Thanks to all of you for calling in. Good to hear you are all well.

I'm still awaiting reordered materials for my support work for our NHS workers, that cannot stop. Have you noticed how prices are being hiked up every time you reorder something? I have been able to find a little time to look at the Westbury Seal.

Redrawing the engine in CAD gives a lot more freedom to make slight changes before the build. I have tried to incorporate all the valuable ideas and suggestions so generously provided by our MEM members. I have also read and reread the various build logs and the words of Westbury himself and fed in as many lessons as possible.

I made two big design decisions. First; the pistons should not protrude above the top of the cylinder block. Second; I decided to increase the cylinder bore and crankshaft throw in line with Westbury's suggestions while keeping the conrod length as designed. The engines displacement will now be closer to 20cc instead of 15 cc. Both changes require a slightly taller cylinder block. I also incorporated ChuckKey's advice to increase the tappet diameter to 9/32.

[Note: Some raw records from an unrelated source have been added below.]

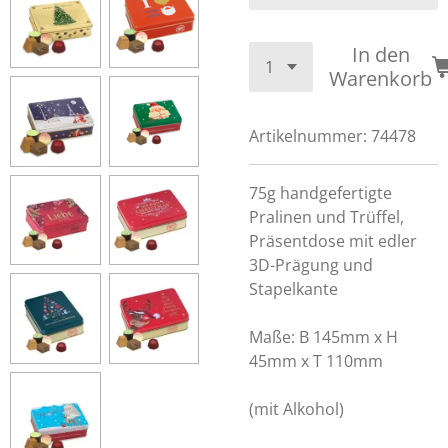
In den
Warenkorb
Artikelnummer:
74478
75g handgefertigte
Pralinen und Trüffel,
Präsentdose mit edler
3D-Prägung und
Stapelkante
Maße: B 145mm x H
45mm x T 110mm
(mit Alkohol)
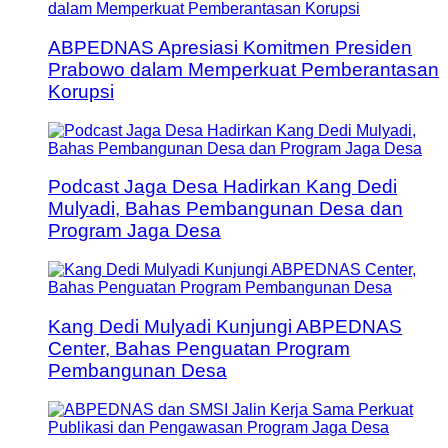
ABPEDNAS Apresiasi Komitmen Presiden
Prabowo dalam Memperkuat Pemberantasan
Korupsi
Podcast Jaga Desa Hadirkan Kang Dedi
Mulyadi, Bahas Pembangunan Desa dan
Program Jaga Desa
Kang Dedi Mulyadi Kunjungi ABPEDNAS
Center, Bahas Penguatan Program
Pembangunan Desa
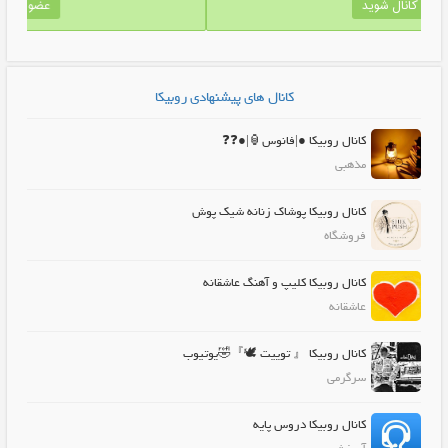
عضو کانال شوید
کانال های پیشنهادی روبیکا
کانال روبیکا ●|فانوس🏮|●❓️❓️
مذهبی
کانال روبیکا پوشاک زنانه شیک پوش
فروشگاه
کانال روبیکا کلیپ و آهنگ عاشقانه
عاشقانه
کانال روبیکا 『‌ توییت 🕊』🤣یوتیوب
سرگرمی
کانال روبیکا دروس پایه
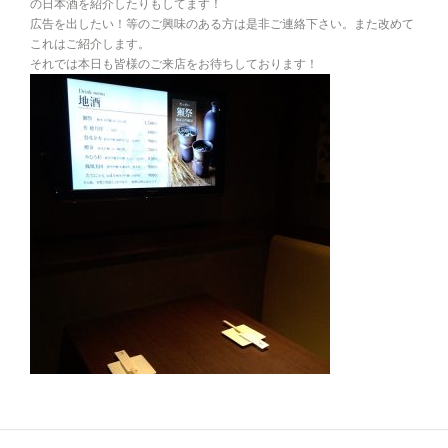
の日本酒を紹介したりもしてます！
広告を出したい！等のご興味のある方は是非ご連絡下さい。また改めて
これはご紹介します。
それでは本日も皆様のご来店をお待ちしております！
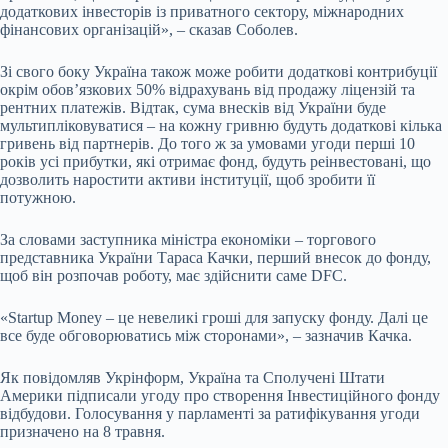
додаткових інвесторів із приватного сектору, міжнародних
фінансових організацій», – сказав Соболев.
Зі свого боку Україна також може робити додаткові контрибуції
окрім обов’язкових 50% відрахувань від продажу ліцензій та
рентних платежів. Відтак, сума внесків від України буде
мультипліковуватися – на кожну гривню будуть додаткові кілька
гривень від партнерів. До того ж за умовами угоди перші 10
років усі прибутки, які отримає фонд, будуть реінвестовані, що
дозволить наростити активи інституції, щоб зробити її
потужною.
За словами заступника міністра економіки – торгового
представника України Тараса Качки, перший внесок до фонду,
щоб він розпочав роботу, має здійснити саме DFC.
«Startup Money – це невеликі гроші для запуску фонду. Далі це
все буде обговорюватись між сторонами», – зазначив Качка.
Як повідомляв Укрінформ, Україна та Сполучені Штати
Америки підписали угоду про створення Інвестиційного фонду
відбудови. Голосування у парламенті за ратифікування угоди
призначено на 8 травня.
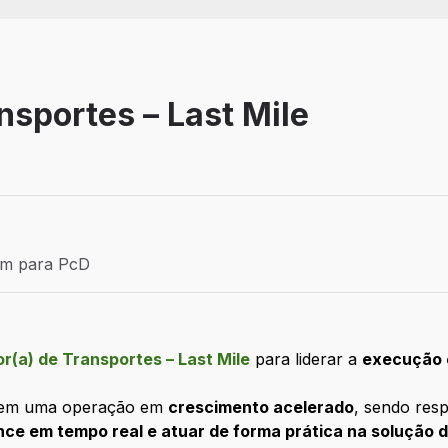
sportes – Last Mile
Efetivo
ém para PcD
para PcD
(a) de Transportes – Last Mile
para liderar a
execução 
al em uma operação em
crescimento acelerado
, sendo res
ce em tempo real e atuar de forma prática na solução 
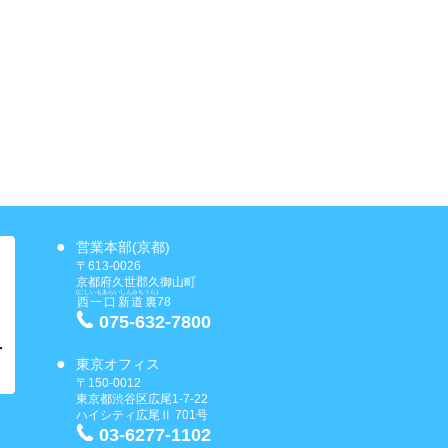
営業本部(京都)
〒613-0026
京都府久世郡久御山町
(にしいもあらいしんみちうら)
西一口新道裏
78
075-632-7800
東京オフィス
〒150-0012
東京都渋谷区広尾1-7-22
ハイシティ広尾Ⅱ 701号
03-6277-1102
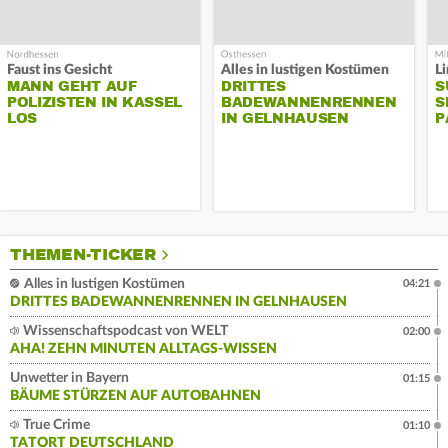
Faust ins Gesicht
Alles in lustigen Kostümen
MANN GEHT AUF
DRITTES
S
POLIZISTEN IN KASSEL
BADEWANNENRENNEN
S
LOS
IN GELNHAUSEN
P
THEMEN-TICKER
Alles in lustigen Kostümen
04:21
DRITTES BADEWANNENRENNEN IN GELNHAUSEN
Wissenschaftspodcast von WELT
02:00
AHA! ZEHN MINUTEN ALLTAGS-WISSEN
Unwetter in Bayern
01:15
BÄUME STÜRZEN AUF AUTOBAHNEN
True Crime
01:10
TATORT DEUTSCHLAND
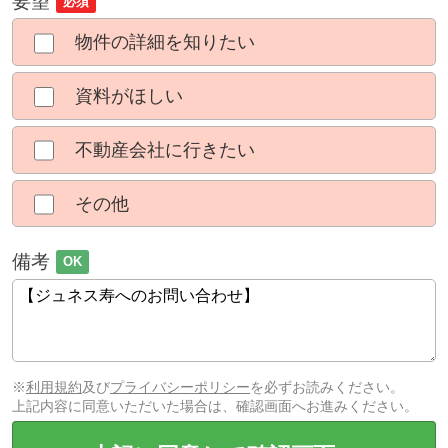
要望
必須
物件の詳細を知りたい
資料がほしい
不動産会社に行きたい
その他
備考
OK
※
利用規約
及び
プライバシーポリシー
を必ずお読みください。
上記内容に同意いただいた場合は、確認画面へお進みください。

I only ordered the cylinder block and cylinder head castings, I plan to make all the other parts from bar stock as that gives me a little more flexibility to position thinks like the water cooling in/out lets to suite the Bren Carrier's installation. It also avoids the need to reposition bolt holes to fit the poorly positioned bosses of the castings.

First up, was to machine the upper half of the crankcase around the water jacket. I found that the valve gear pocket on the side of the casting was the feature which decided where the engine was positioned within the oversize casting. I set up the raw casting in my new (Christmas present to myself) machine vice, with the mounting lugs sitting on two steel rods acting as parallels. I selected a suitable datum from the drawing of the raw casting superimposed on by CAD drawing. I them machined the top face 0.04" overlength and the four sides of the water jacket to finished size. I now have five square faces and four edges to provide datums for all subsequent machining. You will notice the cast flanges on the water jacket  have been machined completely away. As Jason points out, that will provide greater flexibility for the plumbing.

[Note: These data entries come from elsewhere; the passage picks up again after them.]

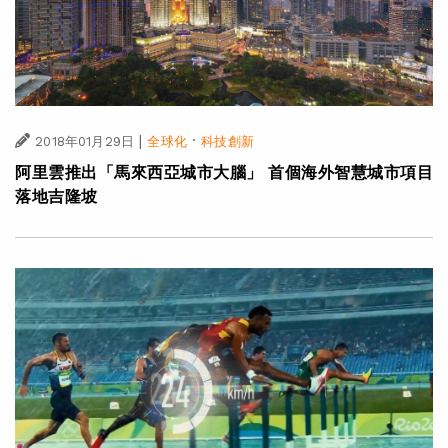
|
·
2018年01月29日
全球化
科技創新
阿里雲推出「馬來西亞城市大腦」 首個海外智慧城市項目
落地吉隆坡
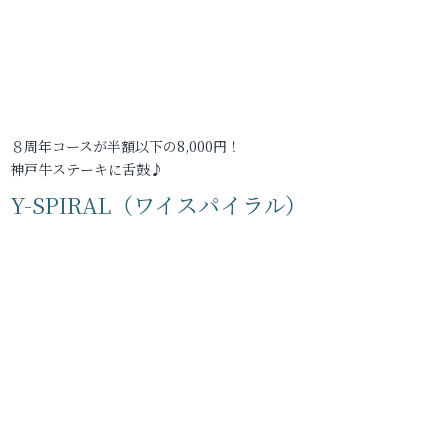
８周年コースが半額以下の8,000円！
神戸牛ステーキに舌鼓♪
Y-SPIRAL（ワイスパイラル）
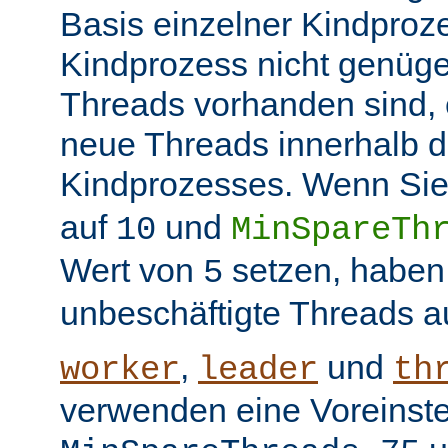
Basis einzelner Kindproz
Kindprozess nicht genüge
Threads vorhanden sind, e
neue Threads innerhalb d
Kindprozesses. Wenn Sie
auf
und
10
MinSpareTh
Wert von
setzen, haben
5
unbeschäftigte Threads a
,
und
worker
leader
th
verwenden eine Voreinste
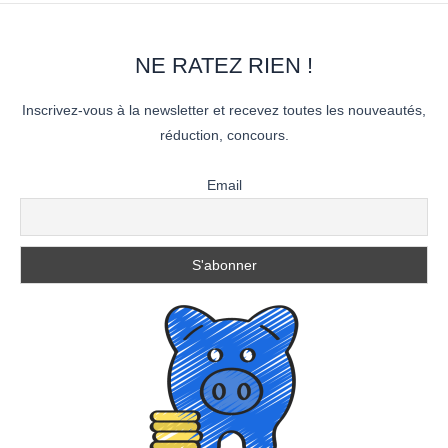
NE RATEZ RIEN !
Inscrivez-vous à la newsletter et recevez toutes les nouveautés,
réduction, concours.
Email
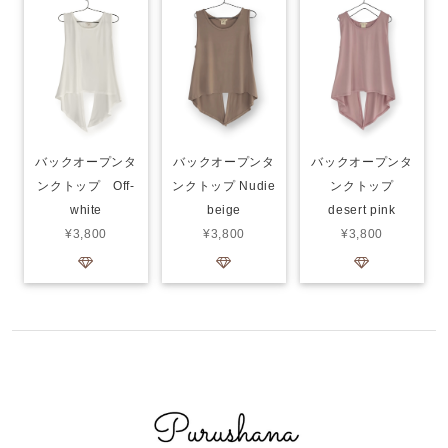
バックオープンタ
バックオープンタ
バックオープンタ
ンクトップ Off-
ンクトップ Nudie
ンクトップ
white
beige
desert pink
¥3,800
¥3,800
¥3,800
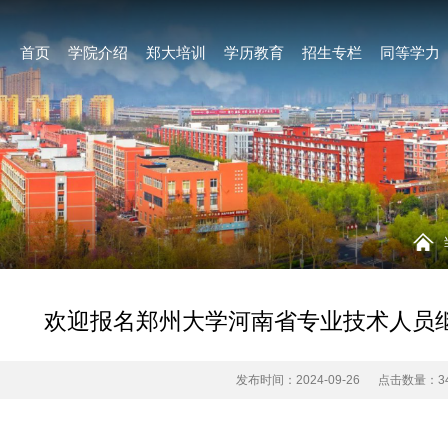
首页
学院介绍
郑大培训
学历教育
招生专栏
同等学力
欢迎报名郑州大学河南省专业技术人员
发布时间：2024-09-26
点击数量：
3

The Aluminium alloy used for the castings appears to be of good quality and machines easily. I can tell it is softer then the T6 heat treatment normal with billet materials. I hope this softer alloy will not adversely effect it's ability to hold screws and studs.




I think it is about time to start a new build thread of my engine, which is separate from the 'Seal Help' thread.

'
Stick with the lockdown and distancing rules and 'Stay Safe'

Mike
It is the journey that matters, not the destination

Oh! sod the journey, lets hit the bar and pool instead.